Send me $5.00 and I'll buy you a cup of coffee and give you recognition.
by Resistance on Thu, 06/21/2012 - 3:18pm
Unless of course you want to slam liberals, for spitting on soldiers?
by Resistance on Thu, 06/21/2012 - 3:06pm
Stirring the hornet's nest, ain't ya, bud?
by PeraclesPlease on Thu, 06/21/2012 - 3:21pm
Shucks,.... maybe just a little?
That speech wasn't boring though, it generated a lot of opinions.
by Resistance on Thu, 06/21/2012 - 3:25pm
Technically it produced 2 - for & against.
by PeraclesPlease on Thu, 06/21/2012 - 3:52pm
just the kind of pathetic response I have come to expect.
by Elusive Trope on Thu, 06/21/2012 - 3:44pm
And I purposively included the quote from Trumka
in order to point out that the Obama administration has been far from perfect when it comes to its support of the labor movement.
by Elusive Trope on Thu, 06/21/2012 - 1:03pm
I think we should just trust the Republicans. For those who can't figure out Obama, Romney has a PAC called Restore Our Future funded by billionaires and millionaires who know who he is and they want us to know they don't like him.
The billionaires are using their millions just to tell us who Obama is, and how electing him won't be good for us, people who aren't rich. And Obama won't be good for them too, the rich. Because they said 'our future' not just 'your future'. I didn't know billionaires and me were in the same boat, that their futures were at risk also. Wow. They are going to do it through the election, in 30 second increments on TV. Over and over again. Spend millions. To save our future, and theirs too, they are nice guys looking out for everybody.

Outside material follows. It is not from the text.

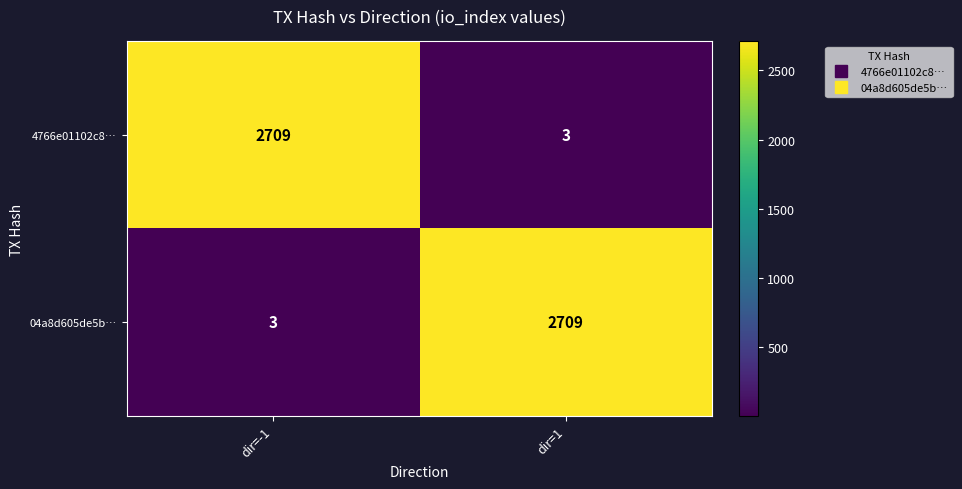

What is the difference between the highest and lowest values at dir=-1?

2706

I'm really not sure who stole our future or when, or how Romney and the Republicans will get it back, but restoring it sounds good.
by NCD on Wed, 06/20/2012 - 11:08pm
I happen to know that Donal, for one, ain't falling for that.
by artappraiser on Wed, 06/20/2012 - 11:22pm
Well Mitt could fire him. And enjoy doing it. I just think we should all wait and watch all the political commercials the billionaires are buying because they are really really nice guys who think we deserve a leader like Mitt subjugating us and our futures.